A Qualified Win for Cybersecurity Researchers in DMCA Triennial Rulemaking

Today, the Library of Congress released its final rule granting a number of three-year exemptions from the Digital Millennium Copyright Act’s (DMCA) prohibition against circumvention of technological measures controlling access to copyrighted works. The subject matter of exempted classes ranges from massive open online open courses to vehicles and medical devices. Of particular note, the final rule grants an exemption for security research. CDT has focused on winning this exemption, arguing that the DMCA’s prohibition chills essential cybersecurity research and has little to do with copyright infringement. The granted exemption is an acknowledgment of the importance of security research and the unnecessary legal risks security researchers currently face under the DMCA.

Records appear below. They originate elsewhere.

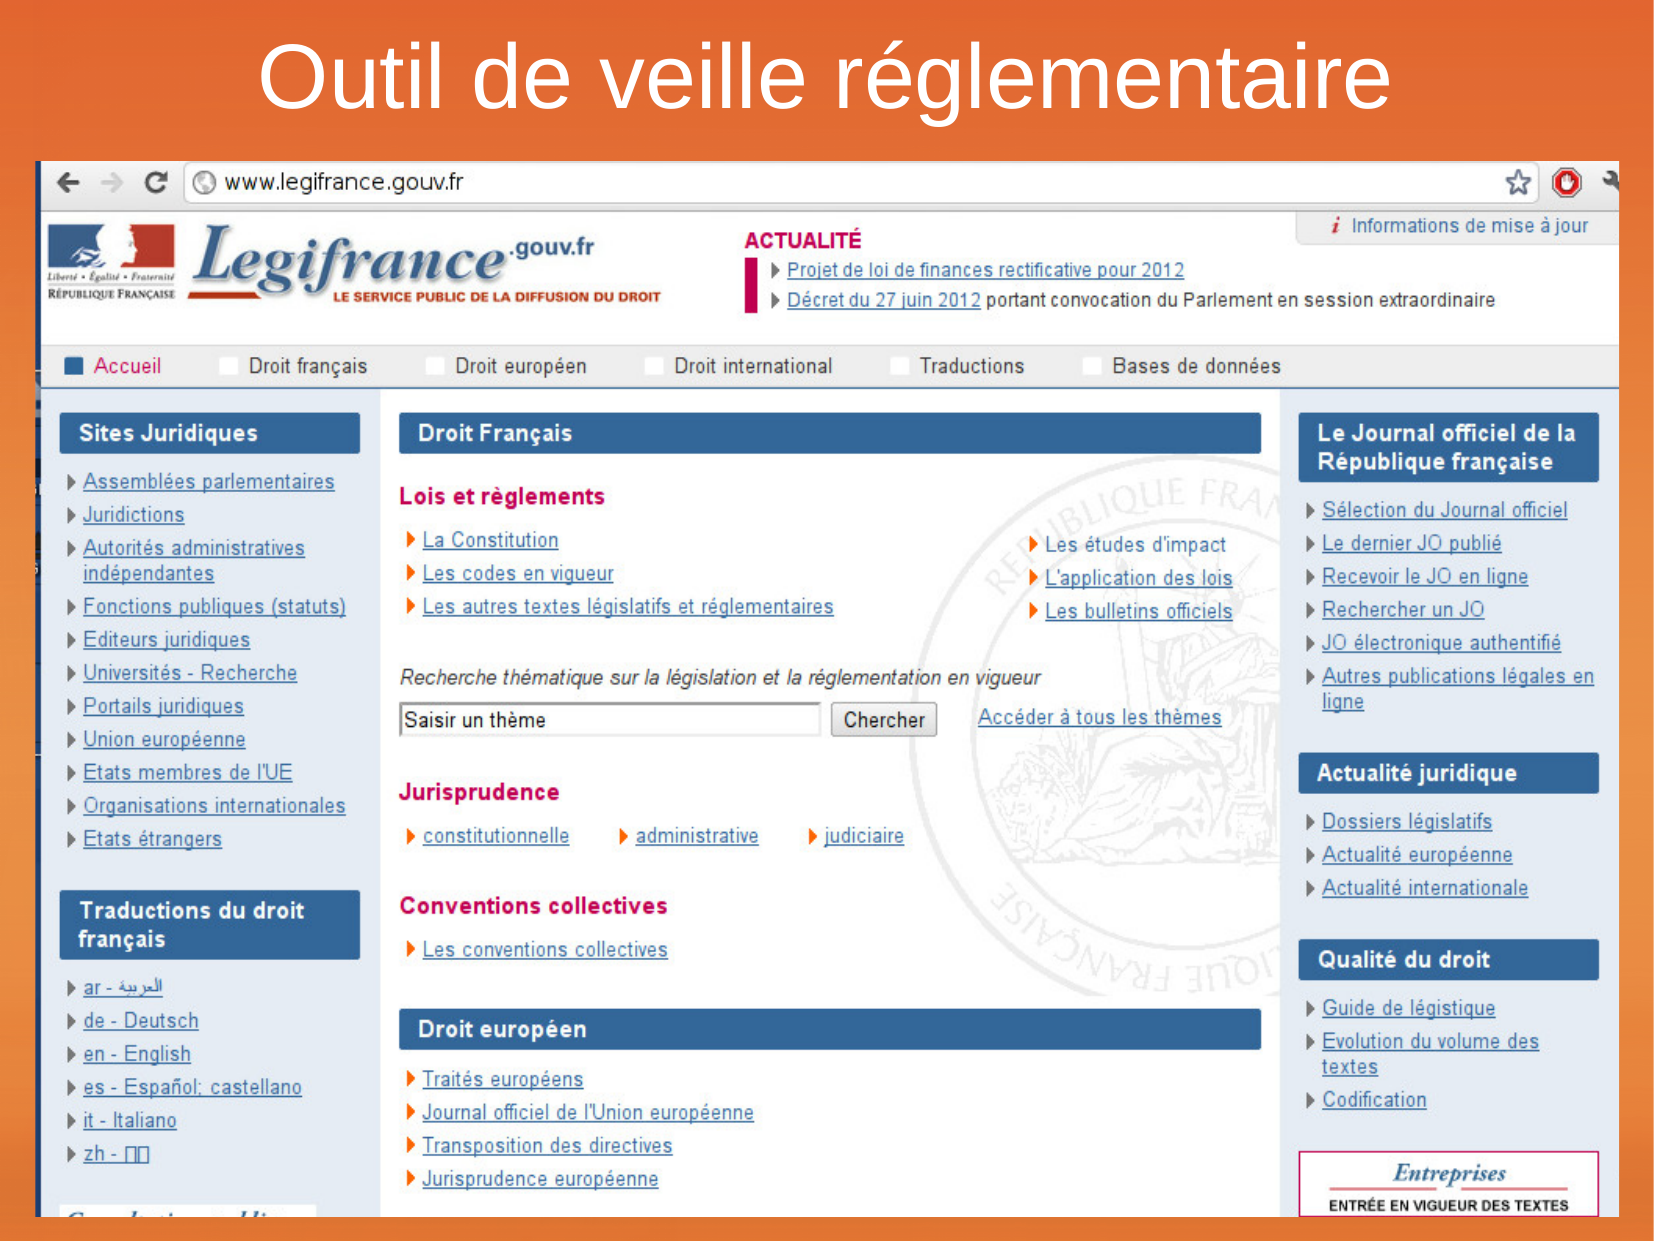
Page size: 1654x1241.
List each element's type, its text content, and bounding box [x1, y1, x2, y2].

title Outil de veille réglementaire [82, 0, 1571, 161]
picture [0, 0, 1654, 1241]
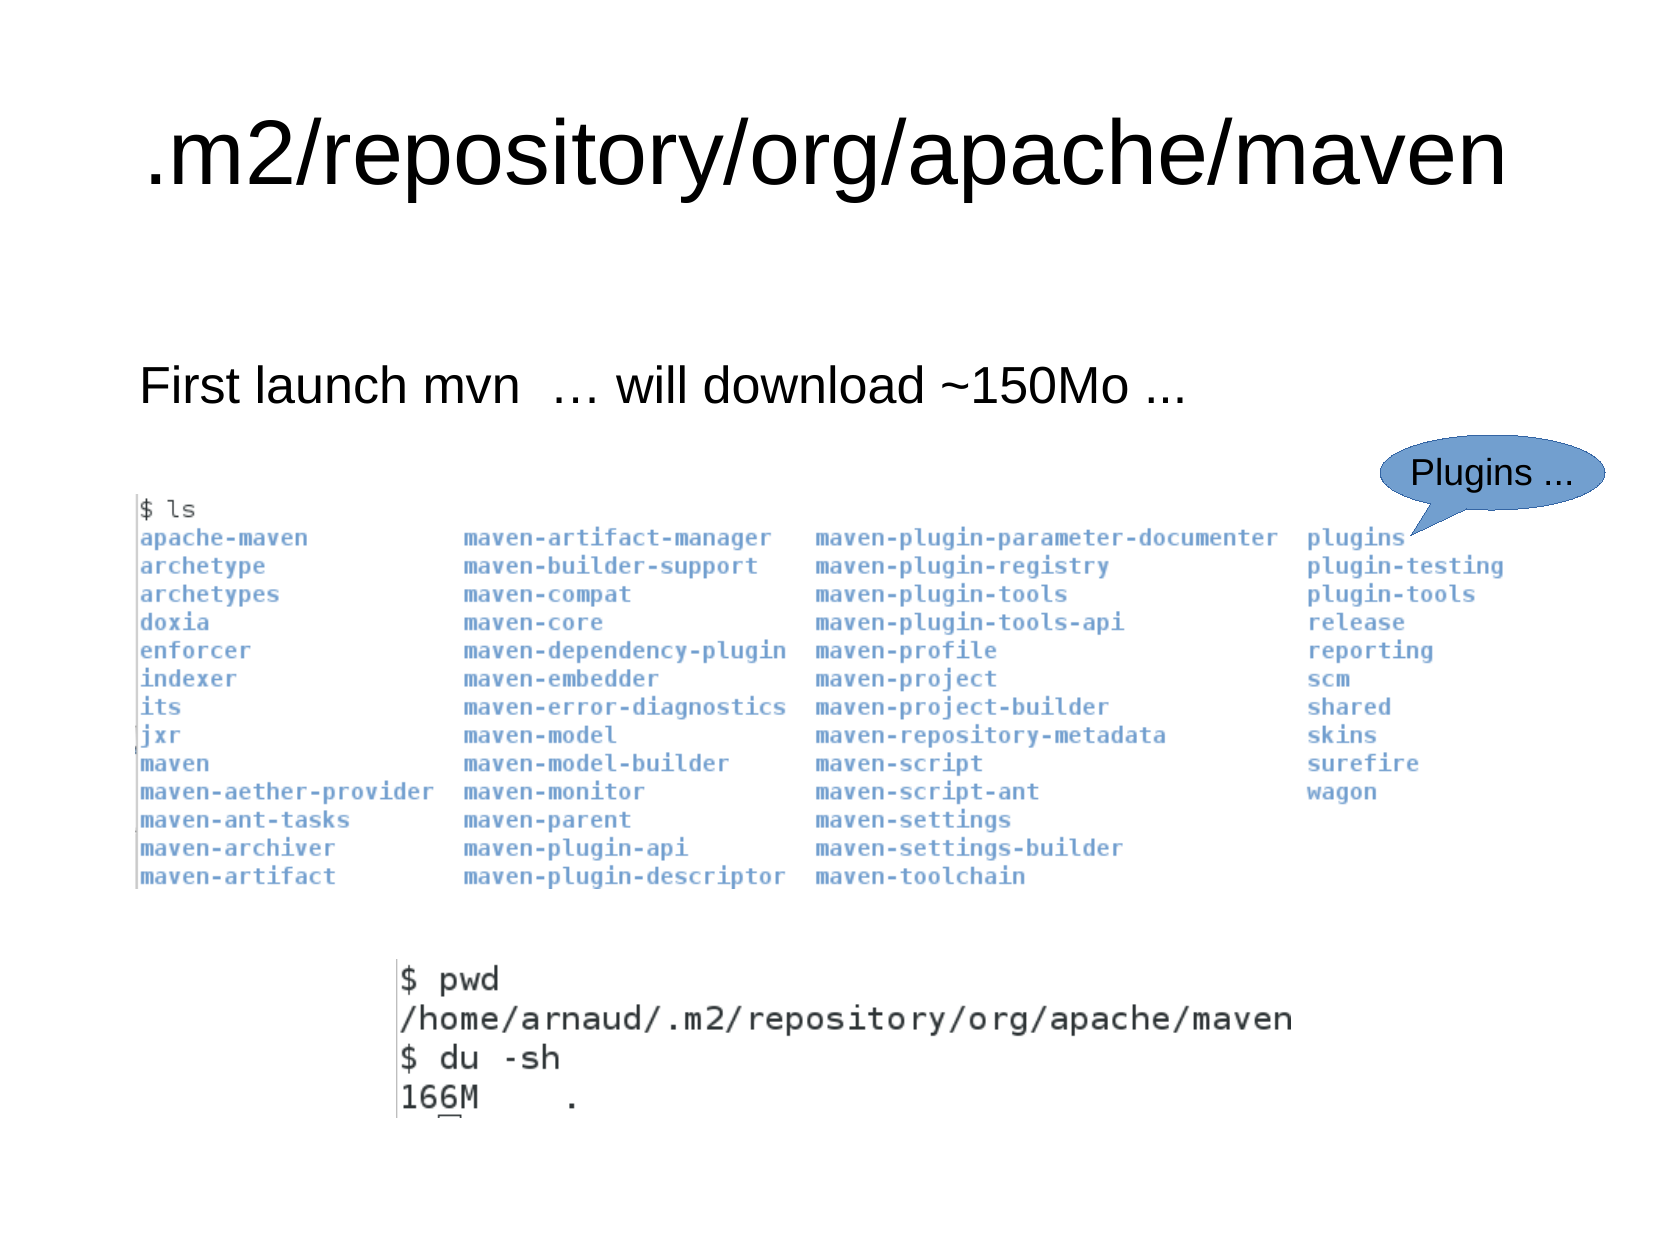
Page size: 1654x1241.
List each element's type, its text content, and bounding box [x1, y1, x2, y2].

text_box Plugins ... [1380, 435, 1606, 536]
picture [396, 959, 1291, 1118]
title .m2/repository/org/apache/maven [82, 49, 1571, 257]
text_box First launch mvn … will download ~150Mo ... [124, 348, 1203, 422]
picture [135, 494, 1509, 889]
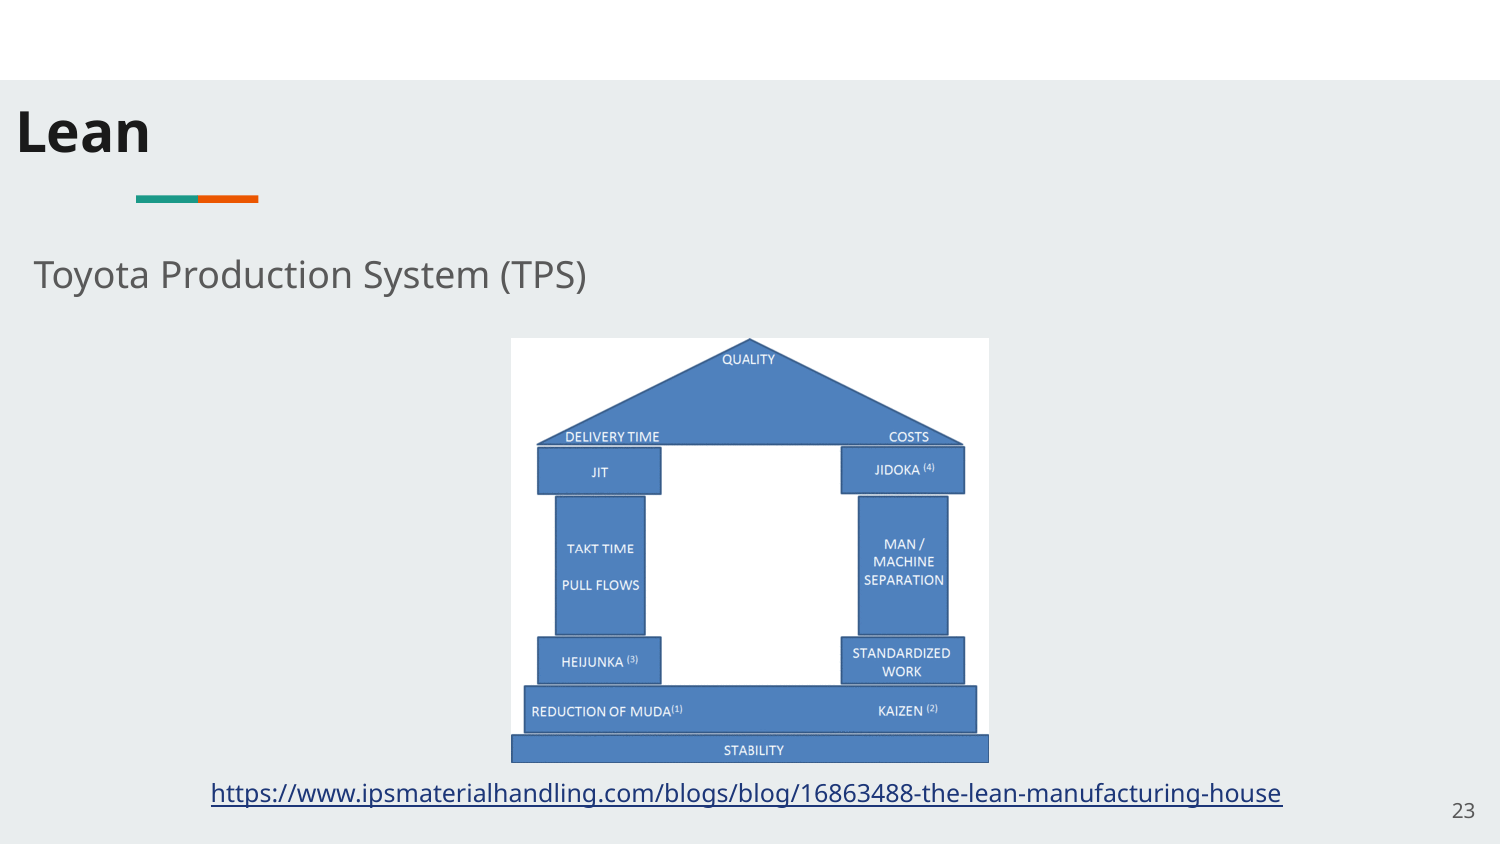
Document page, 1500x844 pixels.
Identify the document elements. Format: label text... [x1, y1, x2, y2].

title Lean [0, 80, 1101, 181]
subtitle https://www.ipsmaterialhandling.com/blogs/blog/16863488-the-lean-manufacturing-house [180, 787, 1320, 831]
picture [511, 338, 989, 763]
subtitle Toyota Production System (TPS) [18, 235, 1466, 787]
slide_number <number> [1400, 779, 1491, 844]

The work of the Librarian, the Copyright Office, and the National Telecommunications and Information Administration (NTIA) in granting the security research exemption is certainly commendable. Once in effect, the exemption will mean that researchers are no longer required to get permission from the rightsholder before performing critical security research or disclosing results. At the same time, after our initial reading of the rule, we are concerned that some limitations on the security research exemption are unwarranted and will unduly limit its effectiveness. For example, the exemption’s limitation to devices and machines “primarily designed for use by individual consumers” leaves significant questions open regarding security research on networks or software not embedded on consumer devices.

Of principal concern is the Librarian’s decision to delay the effectiveness of the exemption for twelve months. Given that the exemption lasts for only three years, a one-year delay means that after spending the next year in legal limbo, researchers will have only two years to perform any research that relies on the exemption. That limitation will force researchers and academic institutions to lower their horizons and may also create obstacles in funding their work. The Librarian’s justification for the delay — to give other government agencies more time to “respond” to the exemption — also suggests that agencies may seek further limitations for particular subject matter.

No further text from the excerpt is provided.